======== Source document

As far as I know docker uses some heuristics and then decides automagically if it should do a bind or a regular mount. As I never really understood the difference between both and usually dockers heuristics worked for me, I didn’t really bother.
Yes, as the database which pathes actually are available lives in /nix and not /nix/store. If this database is missing or corrupt, nix will just assume the store was empty, as the database also serves as proof that pathes have been built correctly. At least this is how I understand it.
One thing to be aware of is that some of the downloads are happening during the evaluation of Nix. This is all the builtings.fetchurl, fetchTarball, … Those are stored in the user’s home and will get re-downloaded between containers.
Another tricky thing with sharing the /nix folder is: the container itself shouldn’t ship with Nix installed. Otherwise, it might have references to store paths that are not available in the bind-mounted store. This is something that you generally discover later after a garbage-collection, once things are in production
This is working (shipping container with nix installed and referencing the store) - I think all that’s required is to ensure that there’s a anti-GC “pin” in place to prevent the system target from being collected… right?

================
======== Dataset content

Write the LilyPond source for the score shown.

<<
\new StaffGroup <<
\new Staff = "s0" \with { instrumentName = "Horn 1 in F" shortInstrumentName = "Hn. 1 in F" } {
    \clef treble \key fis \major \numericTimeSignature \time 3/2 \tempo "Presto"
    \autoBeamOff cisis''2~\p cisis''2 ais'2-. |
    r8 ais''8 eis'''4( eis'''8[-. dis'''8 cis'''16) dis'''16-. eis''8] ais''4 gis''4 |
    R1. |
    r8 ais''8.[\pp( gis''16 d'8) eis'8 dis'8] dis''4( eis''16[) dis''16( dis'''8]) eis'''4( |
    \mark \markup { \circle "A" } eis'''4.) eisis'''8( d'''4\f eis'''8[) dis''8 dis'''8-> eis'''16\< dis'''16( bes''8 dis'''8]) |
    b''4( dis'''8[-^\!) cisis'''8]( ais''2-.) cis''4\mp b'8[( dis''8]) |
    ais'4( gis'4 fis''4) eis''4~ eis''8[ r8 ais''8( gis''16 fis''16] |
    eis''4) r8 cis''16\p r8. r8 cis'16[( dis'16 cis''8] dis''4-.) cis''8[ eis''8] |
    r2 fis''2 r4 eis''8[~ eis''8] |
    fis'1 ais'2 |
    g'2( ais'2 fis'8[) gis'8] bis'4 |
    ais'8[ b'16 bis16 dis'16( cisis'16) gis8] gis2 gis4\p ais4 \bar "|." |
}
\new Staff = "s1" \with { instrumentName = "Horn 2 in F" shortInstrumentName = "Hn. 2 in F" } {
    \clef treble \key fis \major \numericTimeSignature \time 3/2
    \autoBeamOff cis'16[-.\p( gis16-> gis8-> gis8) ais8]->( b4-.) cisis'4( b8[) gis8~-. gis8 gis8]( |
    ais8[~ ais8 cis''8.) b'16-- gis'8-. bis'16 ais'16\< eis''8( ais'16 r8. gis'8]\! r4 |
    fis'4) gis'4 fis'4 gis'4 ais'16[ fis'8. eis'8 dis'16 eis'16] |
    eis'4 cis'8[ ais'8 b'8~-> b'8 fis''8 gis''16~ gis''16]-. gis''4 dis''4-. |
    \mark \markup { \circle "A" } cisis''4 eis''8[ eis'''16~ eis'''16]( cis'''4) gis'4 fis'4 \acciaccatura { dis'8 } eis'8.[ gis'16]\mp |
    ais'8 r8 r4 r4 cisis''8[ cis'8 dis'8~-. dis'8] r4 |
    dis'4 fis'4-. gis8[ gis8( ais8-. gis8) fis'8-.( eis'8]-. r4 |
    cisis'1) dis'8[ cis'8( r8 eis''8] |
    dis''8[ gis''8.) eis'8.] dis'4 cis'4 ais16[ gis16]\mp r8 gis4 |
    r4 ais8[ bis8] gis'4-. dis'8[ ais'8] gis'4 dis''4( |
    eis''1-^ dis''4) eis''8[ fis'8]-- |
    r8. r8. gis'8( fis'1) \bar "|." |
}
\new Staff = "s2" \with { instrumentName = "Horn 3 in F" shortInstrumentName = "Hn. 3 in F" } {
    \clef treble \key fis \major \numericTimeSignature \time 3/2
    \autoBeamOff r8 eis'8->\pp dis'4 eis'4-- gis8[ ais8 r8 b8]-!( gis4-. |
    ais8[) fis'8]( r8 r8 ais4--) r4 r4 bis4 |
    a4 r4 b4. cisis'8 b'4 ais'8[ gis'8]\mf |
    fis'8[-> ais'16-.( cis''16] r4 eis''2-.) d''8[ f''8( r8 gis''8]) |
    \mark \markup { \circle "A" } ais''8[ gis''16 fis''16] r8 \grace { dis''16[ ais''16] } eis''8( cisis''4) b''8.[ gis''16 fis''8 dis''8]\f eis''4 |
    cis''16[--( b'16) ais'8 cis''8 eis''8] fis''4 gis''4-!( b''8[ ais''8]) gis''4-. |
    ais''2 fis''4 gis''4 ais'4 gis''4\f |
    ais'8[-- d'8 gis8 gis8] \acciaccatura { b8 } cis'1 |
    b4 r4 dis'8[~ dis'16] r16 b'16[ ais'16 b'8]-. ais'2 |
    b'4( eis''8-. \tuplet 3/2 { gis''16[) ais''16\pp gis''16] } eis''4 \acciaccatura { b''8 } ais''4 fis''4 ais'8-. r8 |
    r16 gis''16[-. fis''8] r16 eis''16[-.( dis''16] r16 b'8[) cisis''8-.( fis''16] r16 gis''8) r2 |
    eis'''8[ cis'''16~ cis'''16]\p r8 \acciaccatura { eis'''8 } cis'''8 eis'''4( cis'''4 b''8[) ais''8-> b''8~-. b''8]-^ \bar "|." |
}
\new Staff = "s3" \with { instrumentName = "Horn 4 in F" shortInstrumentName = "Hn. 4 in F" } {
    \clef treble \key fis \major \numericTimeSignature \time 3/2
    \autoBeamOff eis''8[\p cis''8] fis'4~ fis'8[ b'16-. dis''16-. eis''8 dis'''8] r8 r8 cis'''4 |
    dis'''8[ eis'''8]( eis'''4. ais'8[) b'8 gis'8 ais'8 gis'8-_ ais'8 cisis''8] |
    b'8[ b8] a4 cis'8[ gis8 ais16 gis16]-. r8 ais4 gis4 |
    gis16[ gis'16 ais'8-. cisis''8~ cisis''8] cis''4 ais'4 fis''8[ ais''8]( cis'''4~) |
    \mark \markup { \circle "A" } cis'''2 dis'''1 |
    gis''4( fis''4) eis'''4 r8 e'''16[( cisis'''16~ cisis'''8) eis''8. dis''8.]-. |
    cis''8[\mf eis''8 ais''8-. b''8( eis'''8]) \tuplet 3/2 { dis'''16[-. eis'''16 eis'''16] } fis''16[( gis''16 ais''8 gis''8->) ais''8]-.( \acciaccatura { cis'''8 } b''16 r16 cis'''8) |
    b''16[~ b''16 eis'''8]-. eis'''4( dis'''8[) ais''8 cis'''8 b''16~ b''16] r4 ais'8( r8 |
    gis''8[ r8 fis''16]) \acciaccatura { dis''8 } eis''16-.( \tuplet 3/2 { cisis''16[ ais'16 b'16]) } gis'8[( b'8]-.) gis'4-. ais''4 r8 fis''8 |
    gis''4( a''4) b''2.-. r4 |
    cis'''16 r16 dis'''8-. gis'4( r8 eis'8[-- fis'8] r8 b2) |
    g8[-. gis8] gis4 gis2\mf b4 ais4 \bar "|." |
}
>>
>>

================

◆ Work to complete
a: In the discussion about sharing /nix with Docker containers, where are downloads made during Nix evaluation stored?
b: Resume the discussion about sharing /nix with Docker containers, starting right after its last sentence.
The listing comes from a separate source, not from the discussion about sharing /nix with Docker containers.

◆ Responses by item number
a: In the user's home.

b:
Technically it can work if both the host and the container have the same store paths available. This can be ensured by adding a GC root on the host so that the container paths never get collected.
It means that the host needs to keep the GC root and deployed containers in sync. Let’s say that an updated container image is being shipped. Now the host also have to be upgraded. Should the old imager references be kept around? What mechanism is being used to handle these pins?
The second thing is that the Docker image will ship with a bunch of /nix/store entries, which will never be used because /nix is hidden by the host bind-mount. This is not super critical but it makes the image larger than necessary.
One strategy to work around that is to embed a static version of the Nix binary in the container. Put it in /bootstrap/nix or something. And then bootstrap all of the rest using it. Even the version of Nix that will be used after the bootstrap can be determined by it.
Setup a binary cache
Build and publish the development environment to the cache. Keep note of that store path.
In the container:
a. Run (exec -a nix-store /bootstrap/nix --realize /nix/store/<hash>-my-env) and add this to the PATH.
b. Run the rest of the CI commands.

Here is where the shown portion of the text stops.